Bölüm 20. Yoruldum

3.4K 230 148
                                    

Kocaman kocaman merhabalar, sevgiler.

Yeni bölüm sizlerle.

yazarken ilham aldığım çok sevdiğim bir parçayı da ekledim :)

Ama görülme ve verilen oy sayıları arasında ki tutarsızlık beni üzüyor. Çok okunsun, çok beğenilsin diye bir gayem hiç olmadı bilirsiniz. Ama yine de orada olduğunuzu bilmek istiyor insan.

Şimdiden teşekkür ederim.

Keyifli okumalar.

...

Odama nasıl olduğunu anlayamadan, Evren ile ikimiz giriyoruz. Dönüp ona baktığımda sessizce kapıyı kapatıyor ilk önce, sonra nazikçe gözlerini bana çeviriyor. Bu gece yaşadıklarım, hissettiğim duygular öyle yoğundu ki, kendimi bırakınca anlıyorum. Çok yorgundum. Ve kafam çok karışıktı.

"İyi misin Dünya?"

İyi miyim sahiden?

"Yorgunum."

O neşeli halinden eser yok şimdi. Sanki baş başa kalınca bütün sorunlar ortaya çıkıyor.
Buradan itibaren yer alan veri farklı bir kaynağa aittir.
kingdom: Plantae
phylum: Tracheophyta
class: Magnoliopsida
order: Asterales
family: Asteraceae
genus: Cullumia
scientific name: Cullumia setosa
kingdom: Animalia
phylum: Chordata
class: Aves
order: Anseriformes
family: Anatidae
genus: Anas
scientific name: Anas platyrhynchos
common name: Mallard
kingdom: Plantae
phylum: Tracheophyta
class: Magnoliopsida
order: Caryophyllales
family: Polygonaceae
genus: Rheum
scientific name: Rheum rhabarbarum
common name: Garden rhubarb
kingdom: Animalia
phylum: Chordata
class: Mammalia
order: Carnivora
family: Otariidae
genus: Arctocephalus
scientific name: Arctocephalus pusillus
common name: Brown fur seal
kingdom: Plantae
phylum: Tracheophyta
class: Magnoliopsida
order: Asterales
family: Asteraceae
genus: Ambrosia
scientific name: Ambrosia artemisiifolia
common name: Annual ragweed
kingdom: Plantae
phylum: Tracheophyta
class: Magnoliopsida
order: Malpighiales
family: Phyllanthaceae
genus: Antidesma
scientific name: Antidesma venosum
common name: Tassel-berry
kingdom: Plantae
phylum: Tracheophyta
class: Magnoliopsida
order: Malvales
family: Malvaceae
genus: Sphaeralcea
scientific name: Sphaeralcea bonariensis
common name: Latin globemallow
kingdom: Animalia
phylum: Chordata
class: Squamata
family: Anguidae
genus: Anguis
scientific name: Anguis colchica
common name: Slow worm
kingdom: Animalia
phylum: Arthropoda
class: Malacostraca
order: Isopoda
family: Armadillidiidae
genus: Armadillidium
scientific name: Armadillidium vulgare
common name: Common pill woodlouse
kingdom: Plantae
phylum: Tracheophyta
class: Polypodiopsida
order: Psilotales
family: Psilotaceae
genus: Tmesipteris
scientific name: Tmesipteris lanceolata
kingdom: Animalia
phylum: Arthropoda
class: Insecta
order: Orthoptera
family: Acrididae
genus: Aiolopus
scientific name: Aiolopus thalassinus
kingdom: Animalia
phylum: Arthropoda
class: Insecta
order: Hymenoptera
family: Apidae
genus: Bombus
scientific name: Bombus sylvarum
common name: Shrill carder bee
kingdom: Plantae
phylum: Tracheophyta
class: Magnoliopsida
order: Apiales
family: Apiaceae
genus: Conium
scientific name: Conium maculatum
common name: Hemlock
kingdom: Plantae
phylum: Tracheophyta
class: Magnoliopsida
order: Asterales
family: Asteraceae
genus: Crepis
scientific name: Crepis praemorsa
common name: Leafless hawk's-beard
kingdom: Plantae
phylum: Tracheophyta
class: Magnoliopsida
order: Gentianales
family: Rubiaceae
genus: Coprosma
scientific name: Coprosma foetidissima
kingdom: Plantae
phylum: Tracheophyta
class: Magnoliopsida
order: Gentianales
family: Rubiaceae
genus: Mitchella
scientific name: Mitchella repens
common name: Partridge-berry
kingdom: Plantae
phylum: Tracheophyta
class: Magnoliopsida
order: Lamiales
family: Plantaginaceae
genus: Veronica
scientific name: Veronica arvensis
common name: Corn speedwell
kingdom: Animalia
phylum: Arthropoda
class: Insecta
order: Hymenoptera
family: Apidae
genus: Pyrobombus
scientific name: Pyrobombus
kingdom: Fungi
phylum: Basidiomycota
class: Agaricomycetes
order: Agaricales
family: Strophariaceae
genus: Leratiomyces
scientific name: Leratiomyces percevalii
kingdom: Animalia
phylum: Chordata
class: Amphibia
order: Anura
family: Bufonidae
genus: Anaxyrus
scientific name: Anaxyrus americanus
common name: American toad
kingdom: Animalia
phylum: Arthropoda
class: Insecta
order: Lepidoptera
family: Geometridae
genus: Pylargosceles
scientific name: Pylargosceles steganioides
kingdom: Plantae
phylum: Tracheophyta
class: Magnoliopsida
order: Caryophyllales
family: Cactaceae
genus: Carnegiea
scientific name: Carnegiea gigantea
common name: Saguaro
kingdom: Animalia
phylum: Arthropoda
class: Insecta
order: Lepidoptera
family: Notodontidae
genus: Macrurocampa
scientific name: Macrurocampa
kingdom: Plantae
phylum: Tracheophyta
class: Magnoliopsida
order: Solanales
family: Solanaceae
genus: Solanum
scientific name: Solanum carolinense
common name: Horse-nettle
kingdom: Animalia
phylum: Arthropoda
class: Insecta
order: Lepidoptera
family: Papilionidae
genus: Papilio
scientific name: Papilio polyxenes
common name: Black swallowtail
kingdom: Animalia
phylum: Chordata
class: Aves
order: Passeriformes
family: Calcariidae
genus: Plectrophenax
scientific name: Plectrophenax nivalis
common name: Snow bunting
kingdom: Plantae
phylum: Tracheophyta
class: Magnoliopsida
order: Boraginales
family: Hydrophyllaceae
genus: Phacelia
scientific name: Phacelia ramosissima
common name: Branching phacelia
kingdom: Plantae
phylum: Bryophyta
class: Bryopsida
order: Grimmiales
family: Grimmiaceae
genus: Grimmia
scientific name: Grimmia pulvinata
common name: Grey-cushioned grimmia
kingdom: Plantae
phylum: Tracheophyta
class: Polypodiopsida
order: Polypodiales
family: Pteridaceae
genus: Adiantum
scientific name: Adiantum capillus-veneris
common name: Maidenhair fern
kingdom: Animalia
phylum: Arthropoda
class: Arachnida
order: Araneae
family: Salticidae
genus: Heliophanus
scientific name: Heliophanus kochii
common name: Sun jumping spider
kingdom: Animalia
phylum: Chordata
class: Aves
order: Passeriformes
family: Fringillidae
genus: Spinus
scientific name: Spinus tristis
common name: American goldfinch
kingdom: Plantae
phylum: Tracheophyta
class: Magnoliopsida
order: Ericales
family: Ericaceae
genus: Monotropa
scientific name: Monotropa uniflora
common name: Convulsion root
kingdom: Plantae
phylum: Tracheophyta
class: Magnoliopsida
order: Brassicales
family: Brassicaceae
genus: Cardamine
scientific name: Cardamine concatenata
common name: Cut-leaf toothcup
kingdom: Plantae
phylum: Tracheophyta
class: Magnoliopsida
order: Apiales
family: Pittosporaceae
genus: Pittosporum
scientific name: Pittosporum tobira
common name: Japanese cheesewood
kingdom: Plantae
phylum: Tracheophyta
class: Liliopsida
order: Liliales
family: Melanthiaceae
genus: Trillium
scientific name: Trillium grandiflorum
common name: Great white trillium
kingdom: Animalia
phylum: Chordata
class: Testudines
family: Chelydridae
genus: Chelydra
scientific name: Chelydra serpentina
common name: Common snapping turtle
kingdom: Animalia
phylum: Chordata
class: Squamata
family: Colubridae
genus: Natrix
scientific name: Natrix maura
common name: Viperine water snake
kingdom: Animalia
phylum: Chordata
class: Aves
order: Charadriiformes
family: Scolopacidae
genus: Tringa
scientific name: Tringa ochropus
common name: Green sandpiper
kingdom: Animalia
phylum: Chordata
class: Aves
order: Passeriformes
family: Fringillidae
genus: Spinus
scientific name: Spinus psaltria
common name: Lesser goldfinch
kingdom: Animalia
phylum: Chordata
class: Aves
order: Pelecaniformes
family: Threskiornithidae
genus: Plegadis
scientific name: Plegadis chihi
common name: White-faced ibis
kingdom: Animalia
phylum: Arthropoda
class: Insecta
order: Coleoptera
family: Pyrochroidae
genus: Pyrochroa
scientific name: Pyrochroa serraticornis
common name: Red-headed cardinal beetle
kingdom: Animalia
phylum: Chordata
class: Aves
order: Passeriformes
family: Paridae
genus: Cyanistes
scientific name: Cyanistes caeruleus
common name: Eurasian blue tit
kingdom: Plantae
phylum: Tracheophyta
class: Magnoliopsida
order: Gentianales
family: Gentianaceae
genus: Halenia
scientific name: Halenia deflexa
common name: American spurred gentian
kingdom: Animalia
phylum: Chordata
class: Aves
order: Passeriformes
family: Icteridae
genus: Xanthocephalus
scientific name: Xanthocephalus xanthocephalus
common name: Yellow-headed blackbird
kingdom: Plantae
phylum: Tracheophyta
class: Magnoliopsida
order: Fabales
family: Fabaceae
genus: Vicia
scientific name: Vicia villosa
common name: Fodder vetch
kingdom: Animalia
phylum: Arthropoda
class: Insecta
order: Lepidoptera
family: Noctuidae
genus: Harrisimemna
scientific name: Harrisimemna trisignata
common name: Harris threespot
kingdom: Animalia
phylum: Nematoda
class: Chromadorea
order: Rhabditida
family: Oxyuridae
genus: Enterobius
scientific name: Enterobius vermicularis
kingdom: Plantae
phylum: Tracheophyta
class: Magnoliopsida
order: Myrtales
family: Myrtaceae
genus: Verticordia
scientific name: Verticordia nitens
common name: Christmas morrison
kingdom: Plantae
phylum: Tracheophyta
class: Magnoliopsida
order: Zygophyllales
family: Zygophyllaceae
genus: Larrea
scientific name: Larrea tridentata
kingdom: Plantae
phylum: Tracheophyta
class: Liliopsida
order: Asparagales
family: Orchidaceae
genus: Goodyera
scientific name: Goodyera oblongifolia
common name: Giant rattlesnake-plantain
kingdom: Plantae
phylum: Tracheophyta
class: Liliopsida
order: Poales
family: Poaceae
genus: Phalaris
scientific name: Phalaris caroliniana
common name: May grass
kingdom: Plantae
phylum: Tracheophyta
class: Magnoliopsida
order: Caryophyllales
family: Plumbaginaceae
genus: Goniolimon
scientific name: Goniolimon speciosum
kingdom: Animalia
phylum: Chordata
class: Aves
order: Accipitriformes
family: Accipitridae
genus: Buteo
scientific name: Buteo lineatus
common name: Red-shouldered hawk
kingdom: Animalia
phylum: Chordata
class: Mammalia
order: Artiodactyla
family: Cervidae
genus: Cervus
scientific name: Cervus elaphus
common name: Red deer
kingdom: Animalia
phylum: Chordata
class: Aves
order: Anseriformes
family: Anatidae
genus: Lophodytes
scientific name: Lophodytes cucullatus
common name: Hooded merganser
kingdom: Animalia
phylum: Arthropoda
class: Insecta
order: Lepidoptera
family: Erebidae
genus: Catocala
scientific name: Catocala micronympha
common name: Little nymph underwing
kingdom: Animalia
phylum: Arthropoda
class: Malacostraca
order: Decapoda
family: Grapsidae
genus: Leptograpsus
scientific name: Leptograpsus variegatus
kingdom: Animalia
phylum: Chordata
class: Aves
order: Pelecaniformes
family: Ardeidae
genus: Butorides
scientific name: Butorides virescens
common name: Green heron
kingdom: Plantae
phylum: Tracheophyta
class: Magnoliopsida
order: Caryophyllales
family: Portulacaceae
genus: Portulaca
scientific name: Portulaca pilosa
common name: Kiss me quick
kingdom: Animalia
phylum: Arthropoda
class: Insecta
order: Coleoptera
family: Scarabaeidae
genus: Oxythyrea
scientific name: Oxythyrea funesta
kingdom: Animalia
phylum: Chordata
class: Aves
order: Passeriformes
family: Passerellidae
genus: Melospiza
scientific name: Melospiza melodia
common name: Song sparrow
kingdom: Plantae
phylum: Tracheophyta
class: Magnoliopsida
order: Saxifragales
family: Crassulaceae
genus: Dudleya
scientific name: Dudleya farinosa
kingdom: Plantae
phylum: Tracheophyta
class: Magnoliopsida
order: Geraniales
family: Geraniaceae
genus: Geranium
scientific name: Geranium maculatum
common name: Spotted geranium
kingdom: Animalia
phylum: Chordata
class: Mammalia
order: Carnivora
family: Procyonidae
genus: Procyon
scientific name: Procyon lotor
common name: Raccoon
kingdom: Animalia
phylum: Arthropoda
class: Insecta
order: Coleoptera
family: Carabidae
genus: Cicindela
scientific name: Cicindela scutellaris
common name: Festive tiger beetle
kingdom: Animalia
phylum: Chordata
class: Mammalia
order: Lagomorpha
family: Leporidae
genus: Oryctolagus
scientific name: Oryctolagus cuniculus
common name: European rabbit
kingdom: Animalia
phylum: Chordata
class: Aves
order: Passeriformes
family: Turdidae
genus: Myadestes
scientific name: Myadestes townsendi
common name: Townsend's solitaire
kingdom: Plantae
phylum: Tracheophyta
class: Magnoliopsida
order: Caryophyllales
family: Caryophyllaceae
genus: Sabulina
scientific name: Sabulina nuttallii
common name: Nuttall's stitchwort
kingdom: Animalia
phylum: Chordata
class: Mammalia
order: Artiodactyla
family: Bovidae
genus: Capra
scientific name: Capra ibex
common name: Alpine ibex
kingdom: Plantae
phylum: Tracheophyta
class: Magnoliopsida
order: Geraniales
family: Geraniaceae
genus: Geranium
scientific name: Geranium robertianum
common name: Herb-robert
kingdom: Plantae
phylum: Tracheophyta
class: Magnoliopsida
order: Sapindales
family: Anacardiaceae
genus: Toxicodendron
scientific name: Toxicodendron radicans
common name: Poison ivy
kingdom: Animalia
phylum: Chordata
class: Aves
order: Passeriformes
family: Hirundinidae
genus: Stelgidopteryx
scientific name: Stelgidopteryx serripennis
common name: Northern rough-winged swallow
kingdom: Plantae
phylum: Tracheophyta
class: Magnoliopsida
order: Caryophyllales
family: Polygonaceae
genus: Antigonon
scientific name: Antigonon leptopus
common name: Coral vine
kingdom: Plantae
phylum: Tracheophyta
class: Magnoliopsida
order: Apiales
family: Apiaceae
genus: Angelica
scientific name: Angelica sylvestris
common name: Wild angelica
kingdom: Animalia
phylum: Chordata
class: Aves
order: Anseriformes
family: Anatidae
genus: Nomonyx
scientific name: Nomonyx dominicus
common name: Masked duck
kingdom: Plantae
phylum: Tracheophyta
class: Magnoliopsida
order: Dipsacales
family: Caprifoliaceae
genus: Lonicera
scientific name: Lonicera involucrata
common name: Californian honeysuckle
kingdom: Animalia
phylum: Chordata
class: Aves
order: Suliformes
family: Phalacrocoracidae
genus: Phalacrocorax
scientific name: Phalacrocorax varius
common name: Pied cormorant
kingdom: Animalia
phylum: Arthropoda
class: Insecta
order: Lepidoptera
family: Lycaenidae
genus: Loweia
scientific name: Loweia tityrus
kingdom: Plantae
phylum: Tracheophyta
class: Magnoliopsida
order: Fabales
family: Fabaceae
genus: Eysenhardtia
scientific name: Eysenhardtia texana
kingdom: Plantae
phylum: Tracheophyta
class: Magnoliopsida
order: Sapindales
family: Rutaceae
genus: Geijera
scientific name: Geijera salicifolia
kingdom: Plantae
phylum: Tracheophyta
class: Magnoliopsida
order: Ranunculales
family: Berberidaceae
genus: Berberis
Yatağın ucuna, yanıma oturuyor. Sessizce nefes alışverişlerimiz duyuluyor sadece. Benim bir şeyler dememi bekler gibi bir hali var. Benim ise konuşacak halim yok. Onun varlığını yanımda hissetmek, harika bir duygu. Tamamlanmış gibi hissediyorum. Korkmuyorum artık. Her hangi bir durumda elimden tutacağını biliyorum. Ama içimde bir şeyler kırık, eksik. O nedenle her nefesim boğazıma takılıyor.

"Ne olacak şimdi?" diye soruyorum.

"Sen ne olmasını istiyorsan o olacak."

O kadar yorgunum ki, sadece uyumak istiyorum. Ağlamaktan bitap düşen vücudum, şimdi şimdi kendine gelmeye başlıyor. İdrak ediyor.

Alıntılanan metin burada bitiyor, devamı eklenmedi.